Friedel oscillations due to Fermi arcs in Weyl semimetals

TL;DR

This paper develops a method to model Fermi arcs in Weyl semimetals, analyzes their impact on surface states and Friedel oscillations, and provides insights relevant to STM and photoemission experiments.

Contribution

A new prescription for constructing Fermi arcs of arbitrary shape in Weyl semimetals and analyzing their effects on surface states and oscillations.

Findings

Fermi arcs enable nested backscattering in thin samples leading to strong Friedel oscillations.

Oscillations weaken with increasing sample thickness as Fermi arcs from opposite surfaces decouple.

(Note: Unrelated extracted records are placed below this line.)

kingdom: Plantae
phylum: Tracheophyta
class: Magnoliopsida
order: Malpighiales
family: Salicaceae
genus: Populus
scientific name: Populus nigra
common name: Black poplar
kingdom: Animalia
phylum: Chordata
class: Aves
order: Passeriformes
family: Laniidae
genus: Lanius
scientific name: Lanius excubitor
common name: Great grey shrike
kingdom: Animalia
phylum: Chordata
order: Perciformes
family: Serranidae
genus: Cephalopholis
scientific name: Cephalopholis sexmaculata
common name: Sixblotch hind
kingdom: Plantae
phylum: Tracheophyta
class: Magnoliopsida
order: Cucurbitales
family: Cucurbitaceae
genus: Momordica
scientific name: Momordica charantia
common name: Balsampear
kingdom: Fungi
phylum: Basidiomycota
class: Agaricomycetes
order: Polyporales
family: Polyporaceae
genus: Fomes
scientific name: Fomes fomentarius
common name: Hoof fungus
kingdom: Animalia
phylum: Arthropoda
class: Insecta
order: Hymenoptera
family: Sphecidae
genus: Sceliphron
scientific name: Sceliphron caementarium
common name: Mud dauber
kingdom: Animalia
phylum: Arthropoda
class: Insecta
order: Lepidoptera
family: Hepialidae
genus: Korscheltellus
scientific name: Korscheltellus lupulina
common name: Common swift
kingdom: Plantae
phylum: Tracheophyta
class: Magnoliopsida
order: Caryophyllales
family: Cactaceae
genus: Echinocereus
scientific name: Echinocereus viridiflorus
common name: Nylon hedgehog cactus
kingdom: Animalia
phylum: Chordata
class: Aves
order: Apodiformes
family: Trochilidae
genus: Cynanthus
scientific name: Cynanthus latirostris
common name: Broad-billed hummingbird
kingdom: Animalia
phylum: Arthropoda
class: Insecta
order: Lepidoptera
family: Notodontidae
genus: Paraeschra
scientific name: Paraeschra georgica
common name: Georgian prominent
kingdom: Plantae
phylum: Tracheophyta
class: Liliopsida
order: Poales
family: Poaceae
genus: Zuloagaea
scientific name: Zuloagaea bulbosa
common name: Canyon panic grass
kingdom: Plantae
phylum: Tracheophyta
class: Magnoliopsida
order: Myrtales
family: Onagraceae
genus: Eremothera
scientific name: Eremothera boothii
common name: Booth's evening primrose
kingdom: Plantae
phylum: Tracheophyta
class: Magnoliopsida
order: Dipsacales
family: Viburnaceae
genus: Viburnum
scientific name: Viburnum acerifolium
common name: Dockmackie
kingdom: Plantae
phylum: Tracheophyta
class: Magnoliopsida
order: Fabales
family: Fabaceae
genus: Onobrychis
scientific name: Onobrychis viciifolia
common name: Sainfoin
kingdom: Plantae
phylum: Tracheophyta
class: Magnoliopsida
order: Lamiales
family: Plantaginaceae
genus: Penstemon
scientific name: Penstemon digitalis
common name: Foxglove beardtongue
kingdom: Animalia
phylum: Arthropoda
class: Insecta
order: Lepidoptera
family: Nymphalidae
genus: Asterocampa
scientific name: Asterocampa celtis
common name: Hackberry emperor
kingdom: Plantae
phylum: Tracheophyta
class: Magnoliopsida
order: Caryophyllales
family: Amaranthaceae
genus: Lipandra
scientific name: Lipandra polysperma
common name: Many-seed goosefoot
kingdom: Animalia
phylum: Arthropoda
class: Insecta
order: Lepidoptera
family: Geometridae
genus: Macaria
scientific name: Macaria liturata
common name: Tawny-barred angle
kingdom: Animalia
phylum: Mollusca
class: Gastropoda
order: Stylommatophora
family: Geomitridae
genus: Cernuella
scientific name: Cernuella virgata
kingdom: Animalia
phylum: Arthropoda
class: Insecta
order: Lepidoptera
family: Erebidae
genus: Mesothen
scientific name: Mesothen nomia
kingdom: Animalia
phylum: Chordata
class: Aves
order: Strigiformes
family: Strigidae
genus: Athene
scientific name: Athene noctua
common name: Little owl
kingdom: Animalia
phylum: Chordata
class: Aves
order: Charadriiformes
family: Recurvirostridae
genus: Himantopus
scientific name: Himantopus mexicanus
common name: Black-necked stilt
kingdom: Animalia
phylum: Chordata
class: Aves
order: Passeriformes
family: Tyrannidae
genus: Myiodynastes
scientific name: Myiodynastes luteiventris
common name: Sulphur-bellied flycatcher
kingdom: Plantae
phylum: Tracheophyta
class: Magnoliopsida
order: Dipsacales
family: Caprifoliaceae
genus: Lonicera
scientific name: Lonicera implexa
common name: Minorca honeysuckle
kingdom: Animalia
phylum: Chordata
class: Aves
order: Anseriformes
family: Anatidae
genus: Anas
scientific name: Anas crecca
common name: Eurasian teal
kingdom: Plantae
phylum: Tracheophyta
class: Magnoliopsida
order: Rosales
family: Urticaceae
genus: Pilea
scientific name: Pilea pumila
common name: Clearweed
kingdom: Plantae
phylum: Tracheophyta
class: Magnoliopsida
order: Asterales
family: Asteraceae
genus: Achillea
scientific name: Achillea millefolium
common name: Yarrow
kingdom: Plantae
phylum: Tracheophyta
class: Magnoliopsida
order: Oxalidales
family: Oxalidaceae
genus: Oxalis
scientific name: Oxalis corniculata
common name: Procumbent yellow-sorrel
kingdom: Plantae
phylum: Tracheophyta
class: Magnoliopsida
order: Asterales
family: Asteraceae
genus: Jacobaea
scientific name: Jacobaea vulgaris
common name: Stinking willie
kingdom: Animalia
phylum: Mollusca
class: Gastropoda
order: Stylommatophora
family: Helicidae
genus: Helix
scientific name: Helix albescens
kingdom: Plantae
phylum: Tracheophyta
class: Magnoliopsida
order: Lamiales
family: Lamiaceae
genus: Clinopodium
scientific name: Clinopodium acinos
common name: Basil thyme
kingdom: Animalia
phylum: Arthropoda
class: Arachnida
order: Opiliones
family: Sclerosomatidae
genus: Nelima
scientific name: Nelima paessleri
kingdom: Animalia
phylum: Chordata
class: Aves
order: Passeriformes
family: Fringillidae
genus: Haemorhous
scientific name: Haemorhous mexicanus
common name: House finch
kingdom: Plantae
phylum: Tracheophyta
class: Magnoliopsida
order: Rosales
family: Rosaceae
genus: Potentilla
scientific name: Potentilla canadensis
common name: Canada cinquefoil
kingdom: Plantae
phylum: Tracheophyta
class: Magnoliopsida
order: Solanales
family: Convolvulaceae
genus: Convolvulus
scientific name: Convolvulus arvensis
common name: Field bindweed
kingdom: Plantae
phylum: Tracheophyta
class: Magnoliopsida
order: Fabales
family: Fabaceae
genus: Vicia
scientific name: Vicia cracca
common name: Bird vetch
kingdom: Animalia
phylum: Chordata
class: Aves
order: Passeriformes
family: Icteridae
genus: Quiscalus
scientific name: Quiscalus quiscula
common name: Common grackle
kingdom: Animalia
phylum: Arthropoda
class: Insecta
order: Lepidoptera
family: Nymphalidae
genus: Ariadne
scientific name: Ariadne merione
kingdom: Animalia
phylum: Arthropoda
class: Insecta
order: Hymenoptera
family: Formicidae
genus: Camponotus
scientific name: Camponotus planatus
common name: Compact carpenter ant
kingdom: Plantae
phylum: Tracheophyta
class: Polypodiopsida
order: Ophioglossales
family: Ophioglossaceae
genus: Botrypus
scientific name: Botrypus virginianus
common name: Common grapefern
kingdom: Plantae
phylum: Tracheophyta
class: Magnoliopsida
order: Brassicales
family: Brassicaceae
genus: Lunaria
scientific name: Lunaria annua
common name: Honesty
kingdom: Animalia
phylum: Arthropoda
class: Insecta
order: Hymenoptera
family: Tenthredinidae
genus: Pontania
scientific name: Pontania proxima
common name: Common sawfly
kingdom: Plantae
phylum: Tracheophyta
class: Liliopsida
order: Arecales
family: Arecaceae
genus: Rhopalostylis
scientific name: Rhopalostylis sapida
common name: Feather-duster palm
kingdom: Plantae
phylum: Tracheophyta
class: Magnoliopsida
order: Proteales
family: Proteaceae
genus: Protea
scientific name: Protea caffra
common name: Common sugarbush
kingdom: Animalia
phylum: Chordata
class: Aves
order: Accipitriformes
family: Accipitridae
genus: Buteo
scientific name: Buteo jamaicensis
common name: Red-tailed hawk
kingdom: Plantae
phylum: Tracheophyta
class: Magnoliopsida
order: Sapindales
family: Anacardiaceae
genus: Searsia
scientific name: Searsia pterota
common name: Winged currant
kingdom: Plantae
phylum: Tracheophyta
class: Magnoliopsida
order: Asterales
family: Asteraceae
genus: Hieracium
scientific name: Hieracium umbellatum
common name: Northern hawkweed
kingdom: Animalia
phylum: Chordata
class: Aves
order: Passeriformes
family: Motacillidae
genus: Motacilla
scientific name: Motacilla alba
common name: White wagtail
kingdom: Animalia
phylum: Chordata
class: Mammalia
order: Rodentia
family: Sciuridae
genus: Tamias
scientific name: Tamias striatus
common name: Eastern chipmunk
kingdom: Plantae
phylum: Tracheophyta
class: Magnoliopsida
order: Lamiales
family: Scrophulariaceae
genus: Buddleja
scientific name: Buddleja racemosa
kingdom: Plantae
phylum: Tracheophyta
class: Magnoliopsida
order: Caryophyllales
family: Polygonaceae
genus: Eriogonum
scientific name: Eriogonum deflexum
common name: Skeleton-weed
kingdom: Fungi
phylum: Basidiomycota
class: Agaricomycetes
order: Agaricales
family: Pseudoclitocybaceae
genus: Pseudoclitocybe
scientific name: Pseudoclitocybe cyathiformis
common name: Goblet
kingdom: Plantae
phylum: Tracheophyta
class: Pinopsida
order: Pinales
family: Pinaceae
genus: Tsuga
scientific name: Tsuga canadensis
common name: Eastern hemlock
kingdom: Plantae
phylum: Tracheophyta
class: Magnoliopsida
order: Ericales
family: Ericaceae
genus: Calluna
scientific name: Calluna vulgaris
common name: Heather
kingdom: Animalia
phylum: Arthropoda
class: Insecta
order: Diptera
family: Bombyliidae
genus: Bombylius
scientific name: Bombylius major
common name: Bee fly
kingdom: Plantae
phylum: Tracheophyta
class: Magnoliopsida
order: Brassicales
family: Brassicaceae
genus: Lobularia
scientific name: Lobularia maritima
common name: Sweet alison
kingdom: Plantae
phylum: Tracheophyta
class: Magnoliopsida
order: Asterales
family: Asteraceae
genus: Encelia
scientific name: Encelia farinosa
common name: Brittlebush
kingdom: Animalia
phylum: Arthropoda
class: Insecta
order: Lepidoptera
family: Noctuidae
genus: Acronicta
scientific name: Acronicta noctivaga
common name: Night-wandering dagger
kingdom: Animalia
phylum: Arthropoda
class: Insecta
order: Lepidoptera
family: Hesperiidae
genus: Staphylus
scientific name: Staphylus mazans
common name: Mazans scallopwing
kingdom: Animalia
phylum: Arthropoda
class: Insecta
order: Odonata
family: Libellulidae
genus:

Surface spectral functions reveal distinct contributions from Fermi arcs and bulk states.

Abstract

Weyl semimetals harbor unusual surface states known as Fermi arcs, which are essentially disjoint segments of a two dimensional Fermi surface. We describe a prescription for obtaining Fermi arcs of arbitrary shape and connectivity by stacking alternate two dimensional electron and hole Fermi surfaces and adding suitable interlayer coupling. Using this prescription, we compute the local density of states -- a quantity directly relevant to scanning tunneling microscopy -- on a Weyl semimetal surface in the presence of a point scatterer and present results for a particular model that is expected to apply to pyrochlore iridate Weyl semimetals. For thin samples, Fermi arcs on opposite surfaces conspire to allow nested backscattering, resulting in strong Friedel oscillations on the surface. These oscillations die out as the sample thickness is increased and Fermi arcs from the bottom surface retreat and weak oscillations, due to scattering between the top surface Fermi arcs alone, survive. The surface spectral function -- accessible to photoemission experiments -- is also computed. In the thermodynamic limit, this calculation can be done analytically and separate contributions from the Fermi arcs and the bulk states can be seen.